In this article, we see the implementation of hierarchical clustering analysis using Python and the scikit-learn library.

Agglomerative clustering with Sklearn

You will require Sklearn, python’s library for machine learning. We will be using a readily available dataset present in Scikit-Learn, the iris dataset. This is a common dataset for beginners to use while experimenting with machine learning techniques.

To start off, the necessary libraries are imported.

from sklearn import datasets
from sklearn.decomposition import PCA
import numpy as np 
import pandas as pd

We follow this by loading the dataset and split into input and output.
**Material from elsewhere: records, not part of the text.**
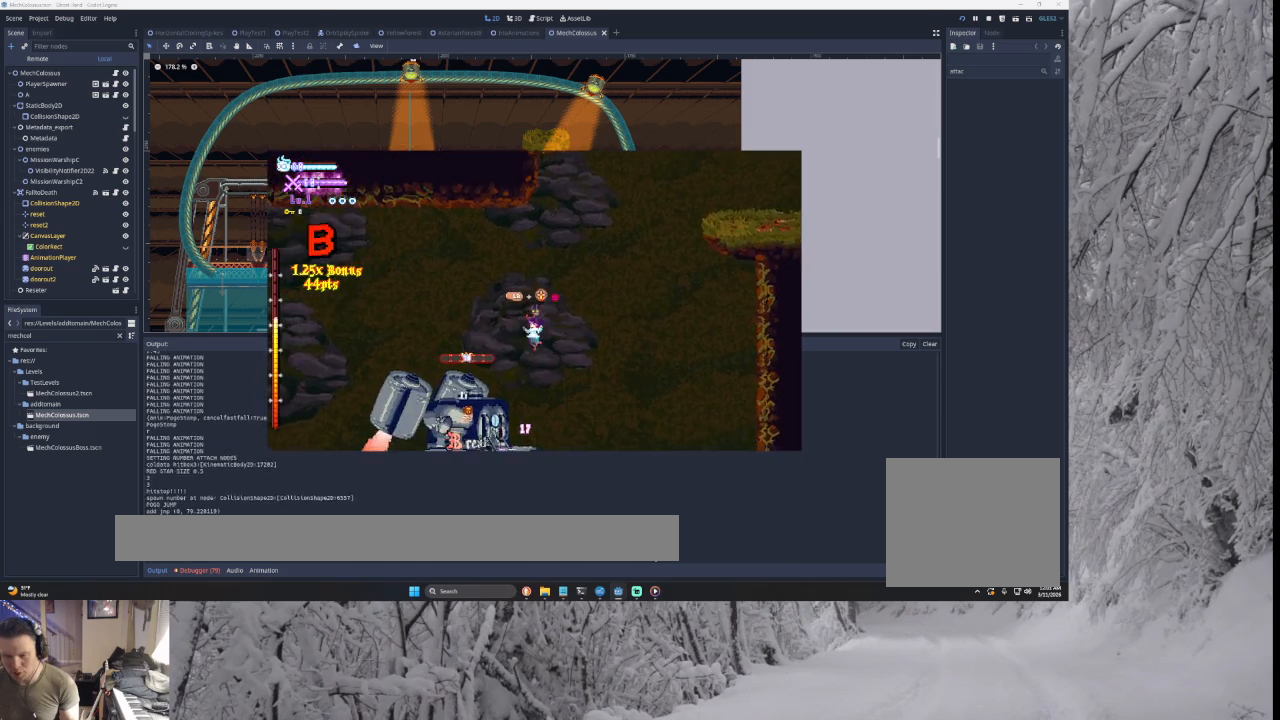
{"buttons": ["CROSS"], "left_stick": "right", "events": [[67, "left_stick", "center"], [167, "left_stick", "right"]]}
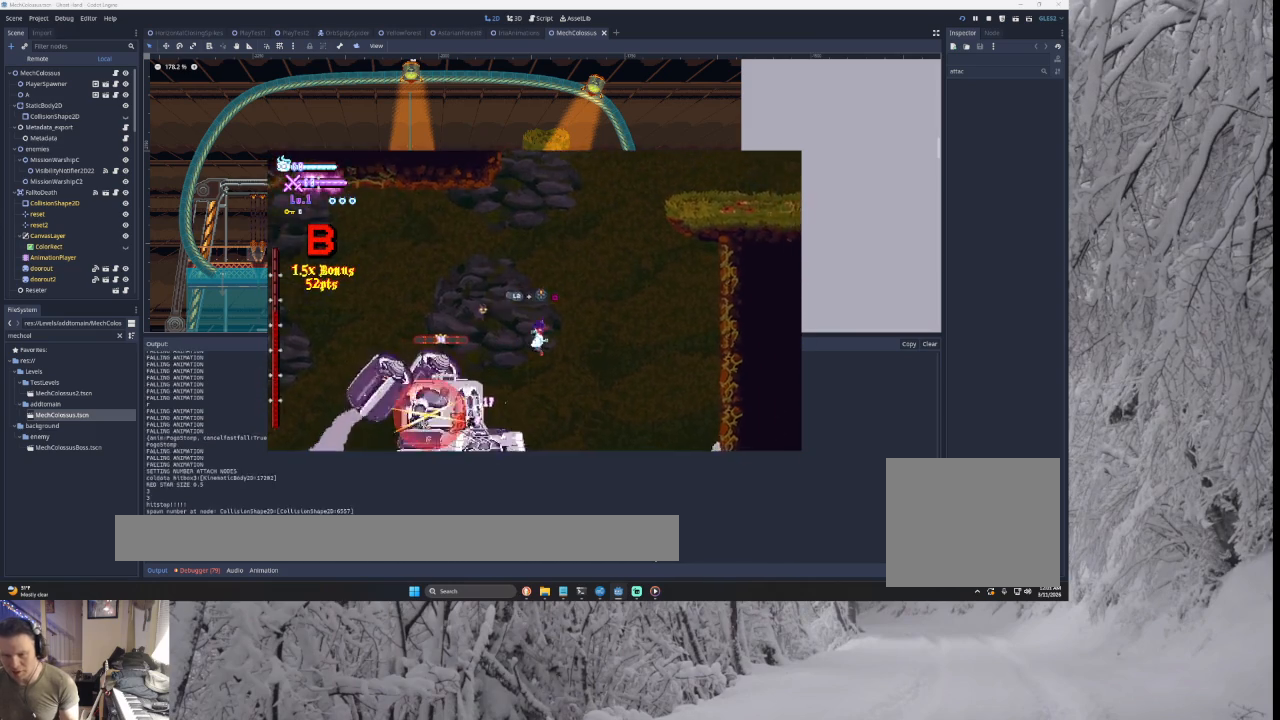
{"buttons": ["CROSS"], "left_stick": "right", "events": []}
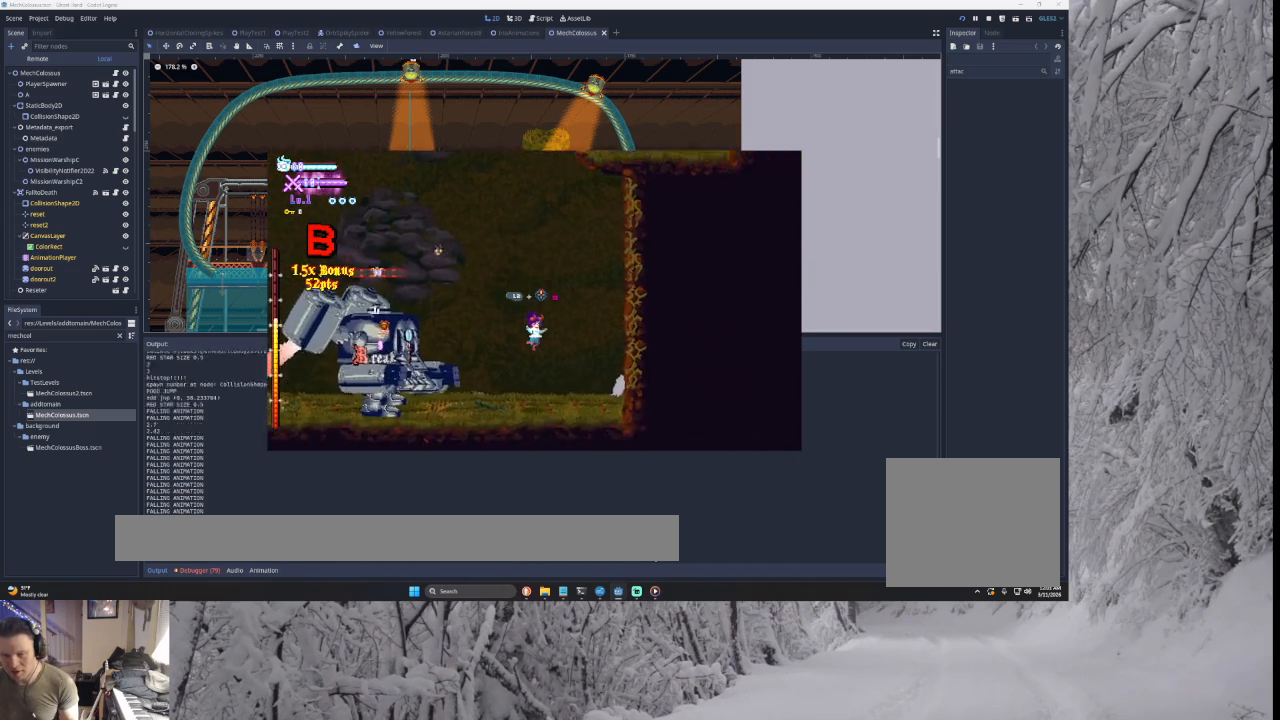
{"buttons": ["CROSS", "TRIANGLE"], "left_stick": "left", "events": [[367, "TRIANGLE", "down"], [367, "left_stick", "left"]]}
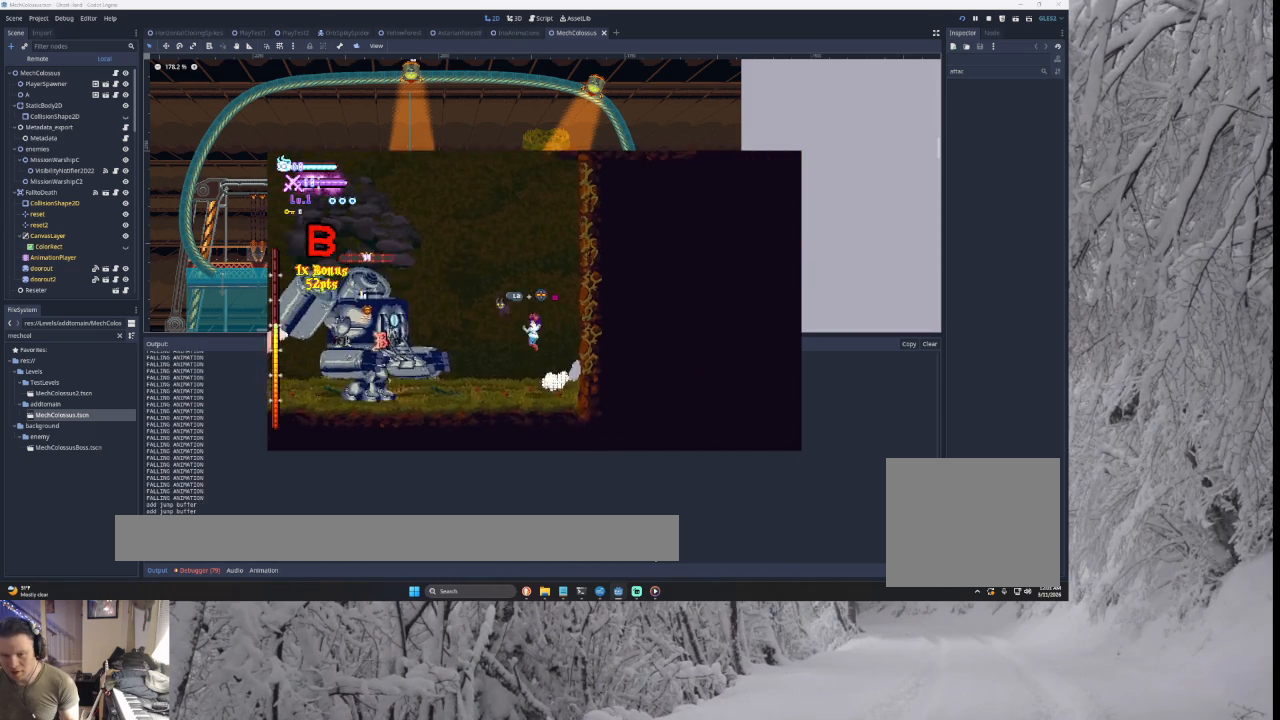
{"buttons": ["CROSS"], "left_stick": "left", "events": [[33, "left_stick", "center"], [100, "TRIANGLE", "up"], [200, "TRIANGLE", "down"], [267, "left_stick", "left"], [467, "TRIANGLE", "up"]]}
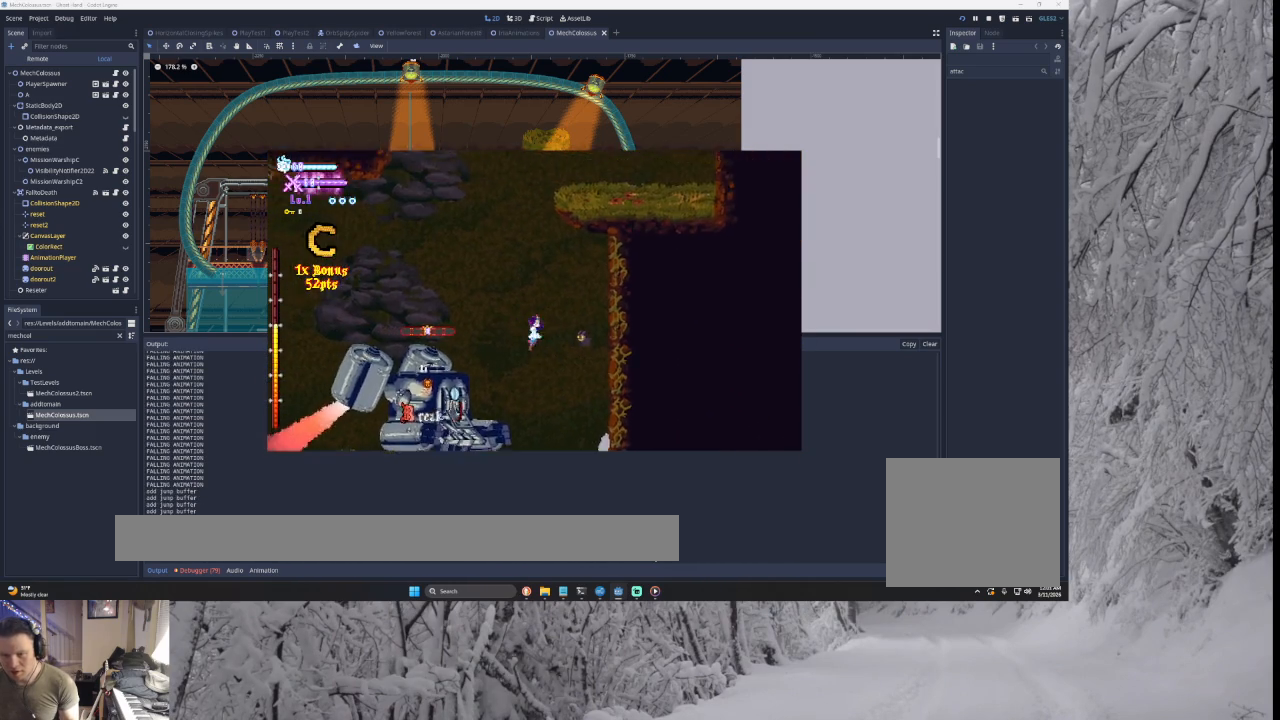
{"buttons": ["CROSS"], "left_stick": "center", "events": [[300, "left_stick", "right"], [500, "left_stick", "center"]]}
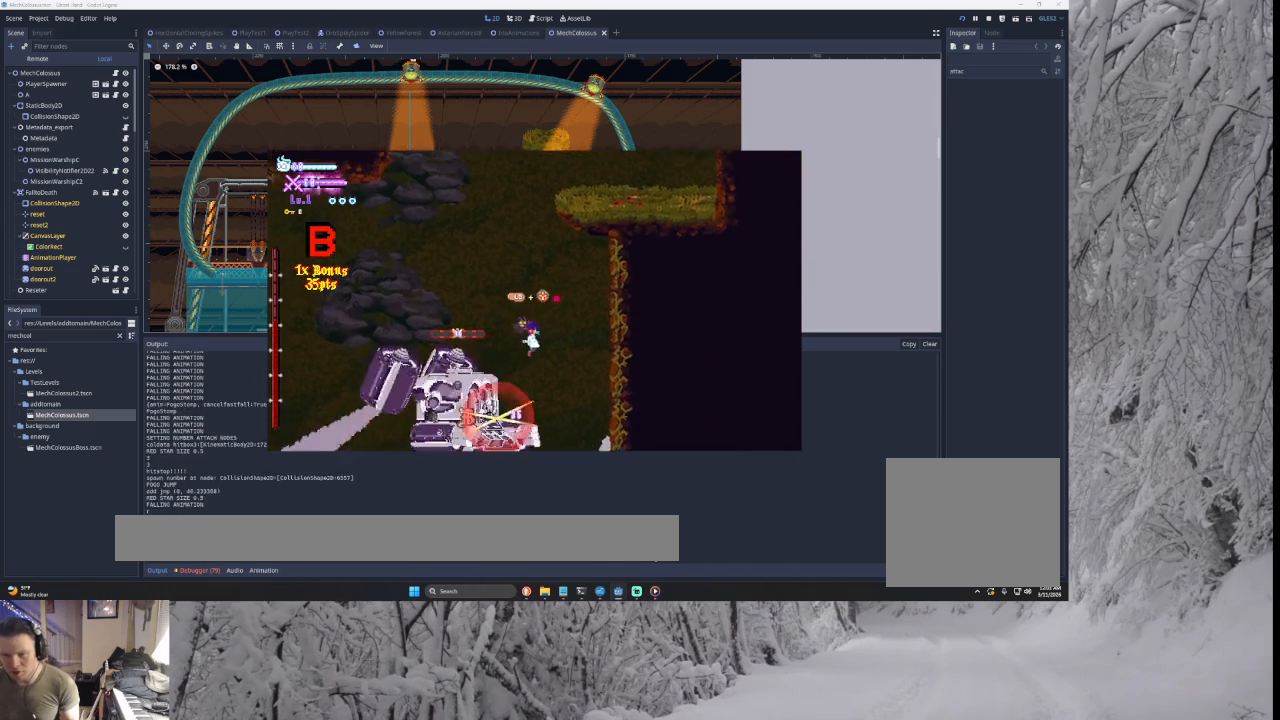
{"buttons": ["CROSS"], "left_stick": "left", "events": [[67, "left_stick", "left"]]}
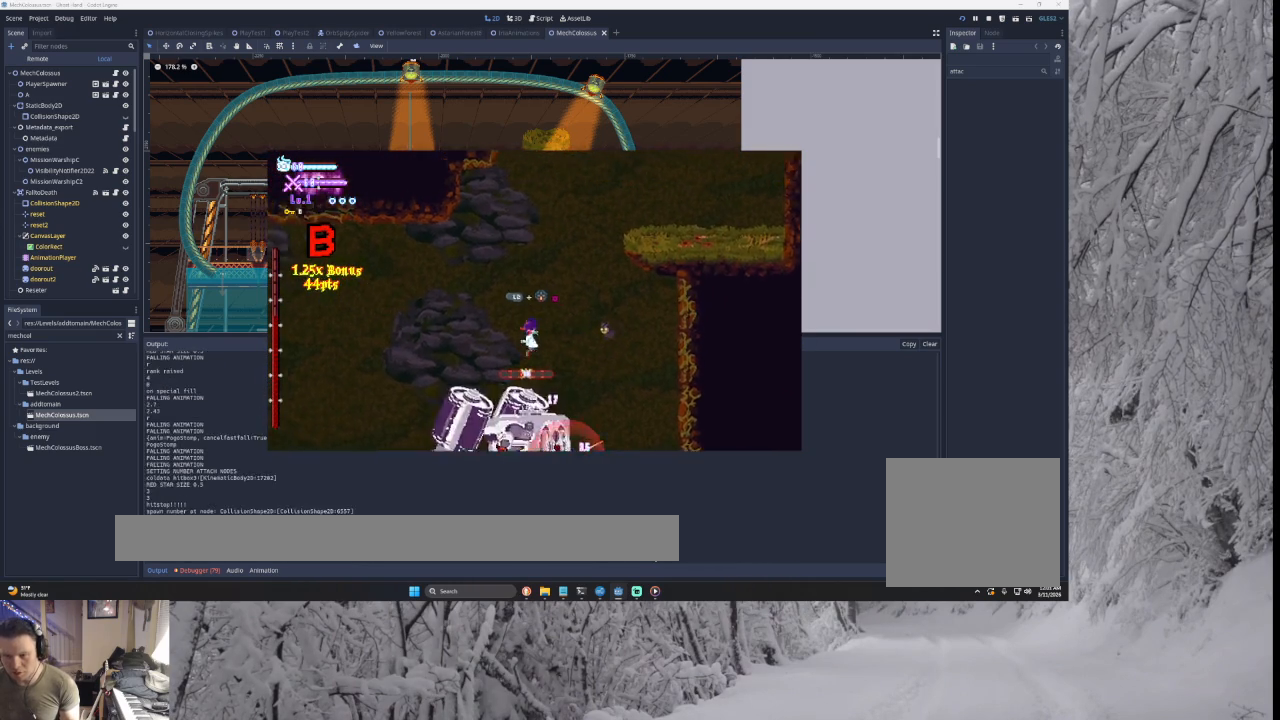
{"buttons": ["CROSS"], "left_stick": "left", "events": [[233, "left_stick", "right"], [433, "left_stick", "left"]]}
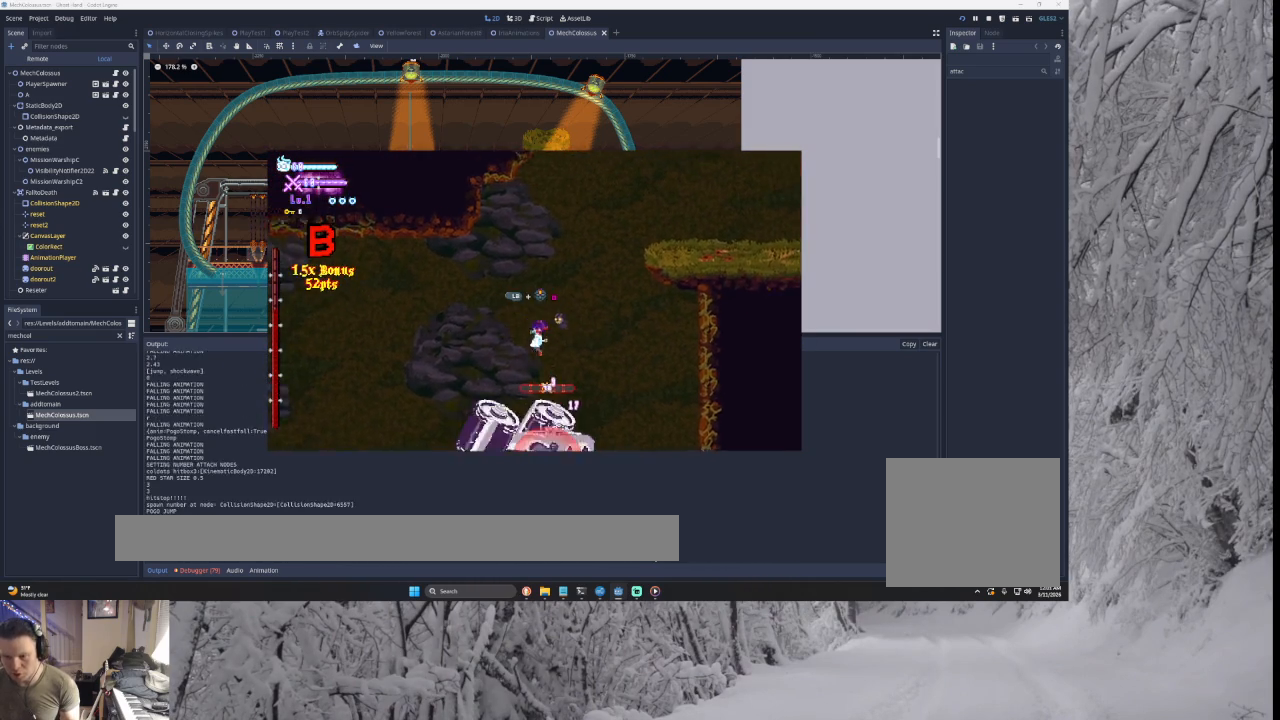
{"buttons": ["CROSS"], "left_stick": "right", "events": [[133, "left_stick", "center"], [200, "left_stick", "right"]]}
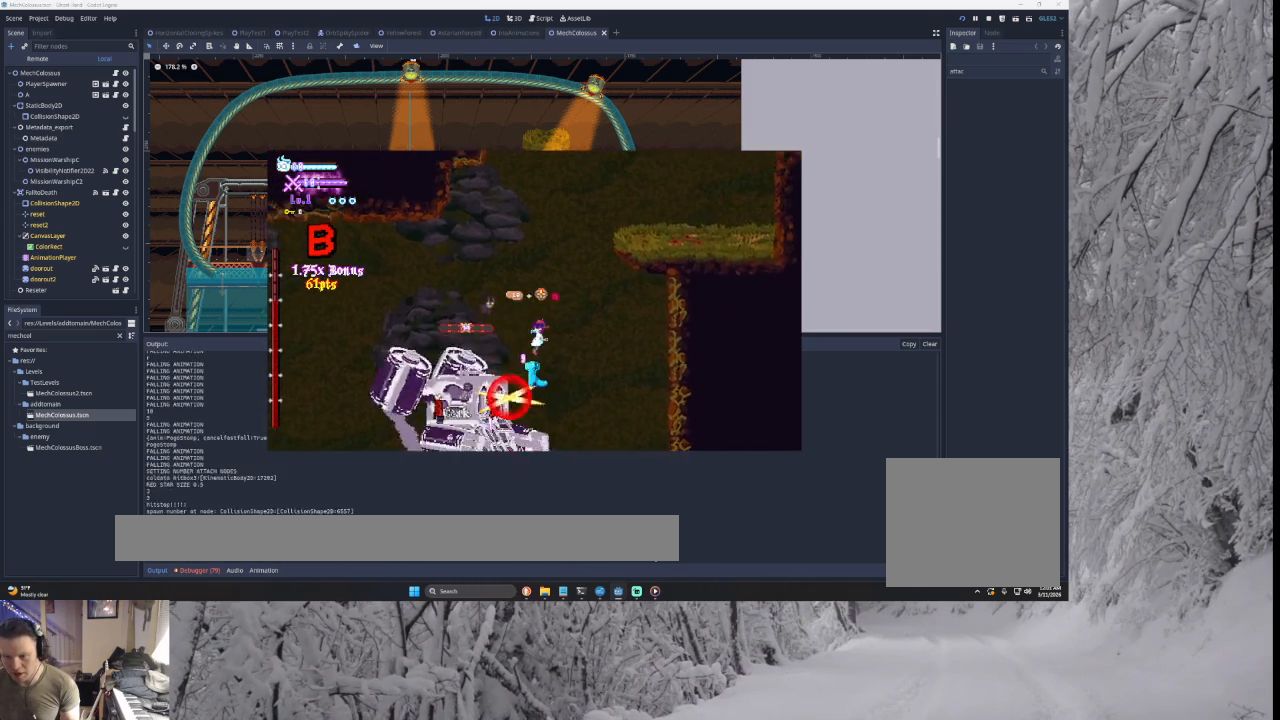
{"buttons": ["CROSS"], "left_stick": "down-left", "events": [[100, "left_stick", "left"], [167, "L2", "down"], [233, "SQUARE", "down"], [400, "SQUARE", "up"], [467, "L2", "up"], [500, "left_stick", "down-left"]]}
iris = datasets.load_iris() 
>>> (150, 4)

The data consists of four attributes and 150 records. The target variable isĀ  Y and has three categories. Since this is unsupervised learning, we will not be providing Y to the clustering algorithm. However, we will be keeping it to compare with the results of our clustering algorithm. We now perform Principal Component Analysis to reduce the features from four to two, for ease of visualization.

X = PCA(n_components=2).fit_transform(X)

And we can see:

python plot

The features have been reduced to two variables and are now ready for clustering. The Agglomerative clustering module present inbuilt in sklearn is used for this purpose.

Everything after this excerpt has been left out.